Which might give the ASA or the GMC cause for concern even if Harrop isn't up to 30,000 followers.
I note the following paras from the ASA guidance on vulnerable audiences:
www.asa.org.uk/news/protecting-vulnerable-people.html
Protecting Vulnerable People
^CAP and BCAP maintain self-regulatory rules to protect those who are
vulnerable, including sections in both Codes devoted to the protection of
children.
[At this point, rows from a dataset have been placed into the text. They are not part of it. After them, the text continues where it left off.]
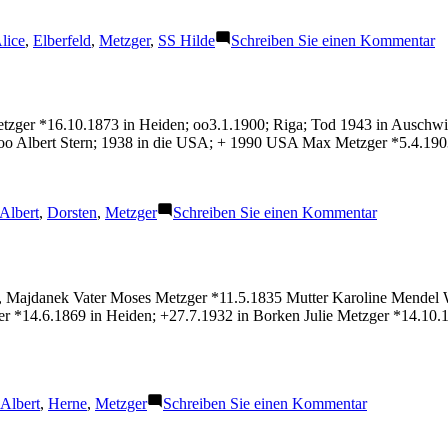
chlagwörter:
z
lice
,
Elberfeld
,
Metzger
,
SS Hilde
Schreiben Sie einen Kommentar
M
Al
Metzger *16.10.1873 in Heiden; oo3.1.1900; Riga; Tod 1943 in Auschw
 oo Albert Stern; 1938 in die USA; + 1990 USA Max Metzger *5.4.19
Schlagwörter:
zu
Albert
,
Dorsten
,
Metzger
Schreiben Sie einen Kommentar
Metzger
Albert
i, Majdanek Vater Moses Metzger *11.5.1835 Mutter Karoline Mendel 
ger *14.6.1869 in Heiden; +27.7.1932 in Borken Julie Metzger *14.10
Schlagwörter:
zu
Albert
,
Herne
,
Metzger
Schreiben Sie einen Kommentar
Metzger
Albert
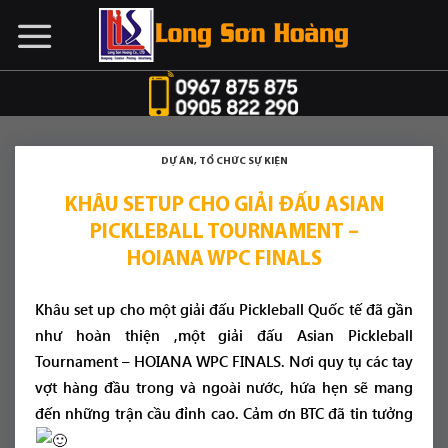
Chuyển
đến
nội
dung
DỰ ÁN
,
TỔ CHỨC SỰ KIỆN
KHÂU SETUP CHO GIẢI ĐẤU ASIAN
PICKLEBALL TOURNAMENT –
HOIANA WPC FINALS
Khâu set up cho một giải đấu Pickleball Quốc tế đã gần
như hoàn thiện ,một giải đấu Asian Pickleball
Tournament – HOIANA WPC FINALS. Nơi quy tụ các tay
vợt hàng đầu trong và ngoài nước, hứa hẹn sẽ mang
đến những trận cầu đỉnh cao. Cảm ơn BTC đã tin tưởng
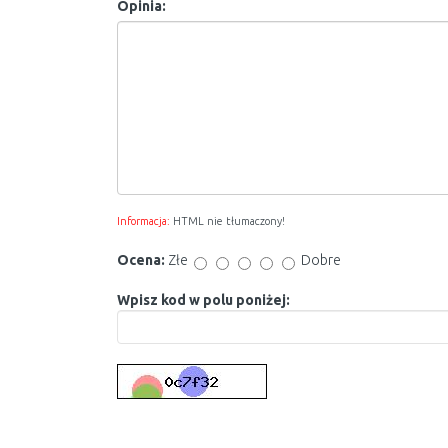
Opinia:
Informacja:
HTML nie tłumaczony!
Ocena:
Złe
Dobre
Wpisz kod w polu poniżej:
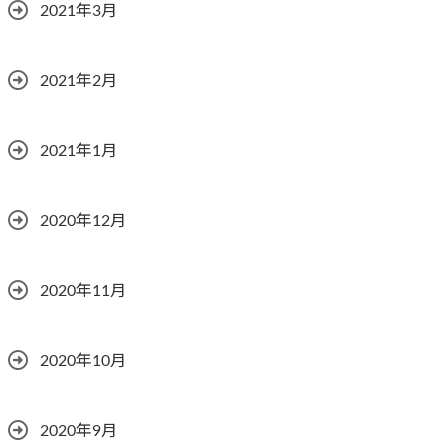
2021年3月
2021年2月
2021年1月
2020年12月
2020年11月
2020年10月
2020年9月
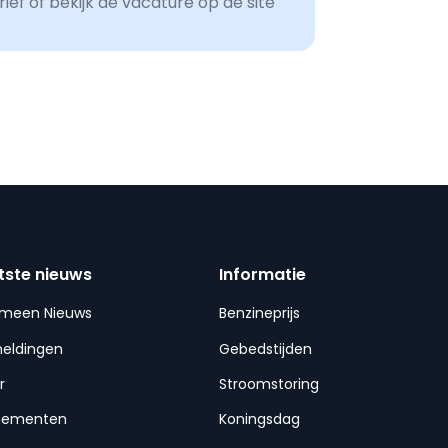
ef of bekijk de vacature op de site
tste nieuws
Informatie
emeen Nieuws
Benzineprijs
meldingen
Gebedstijden
r
Stroomstoring
nementen
Koningsdag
These rules fall into two broad categories: content rules designed to
minimise the potential for ads to cause harm to those with vulnerabilities; and
scheduling (in the case of broadcast)^ and targeting (in the case of non-
broadcast) restrictions which seek to ensure that vulnerable groups are not
disproportionately represented in the likely audience for certain ads.
^Rules in both Codes on harm and offence, children, promotional marketing,
medicines, weight control and slimming, financial products, food, gambling,
alcohol, e-cigarettes and tobacco contain examples of content and targeting
restrictions that are designed to protect those who are vulnerable.^
The ASA, in casework, and CAP and BCAP, in drafting Code rules and guidance, will always take account of the likely audience of ads and the available evidence on potential harm to identifiable groups within that audience.
Also
^The ASA’s Strategy commits the self-regulatory system to being active on issues
that cause social concern, particularly in relation to concerns about public health,
children and those who are financially vulnerable.^
^To help identify the regulatory ‘issues that matter most’, in line with the Strategy,
the ASA and CAP use a priority assessment tool, which assesses regulatory project ideas against three broad categories of questions: impact on people, market impact and institutional impact.^
It goes on to talk about the law on vulnerable people
The law reflected in the Codes provides protections for and duties to protect vulnerable people, and some of the key pieces of legislation can be summarised as follows:
The Consumer Protection from Unfair Trading Regulations 2008 (the CPRs)
Regulation 2(5) of the CPRs provides:
^(5) In determining the effect of a commercial practice on the average
consumer—^
^(a) where a clearly identifiable group of consumers is particularly vulnerable to
the practice or the underlying product because of their mental or physical infirmity, age or credulity in a way which the trader could reasonably be expected to foresee, and^
(b) where the practice is likely to materially distort the economic behaviour only of that group, a reference to the average consumer shall be read as referring to the average member of that group.
^The European Commission’s guidance on the Unfair Commercial Practices
Directive (which the CPRs implement in the UK) also refers to other potential
vulnerabilities, such as health problems, membership of a minority group, poor
credit history and gender.^
If I am reading this correctly this means the 30,000 for a 'celebrity might not actually be necessary, if you have a person in a position of trust such as a doctor, who had a smaller audience which was disproportionately vulnerable and had certain characteristics if it might cause them to change behaviour and purchase a product (I believe asking for a drug is in affect a commercial purchase just done through the NHS so it's relevant - I find it interesting that Harrop indeed mentions price so it really does feel like a sales pitch)
The ASA might well look at this as a case because it also features drugs AND a vulnerable group as part of it with some interest.
Especially if there were doctors who were pointing out the ethically dubious other stuff going on in those tweets.
And certainly making the point to the GMC about how there's lots going on here that is really ethically not cool, would be relevant.
I'd also be curious as to whether Harrop has links to any pharmaceutical company. He may well not do.
And I'd be raising questions if he is in private practice doing this too. Which I don't know.
All in all, this is very dodgy ground ethically speaking for a whole host of reasons.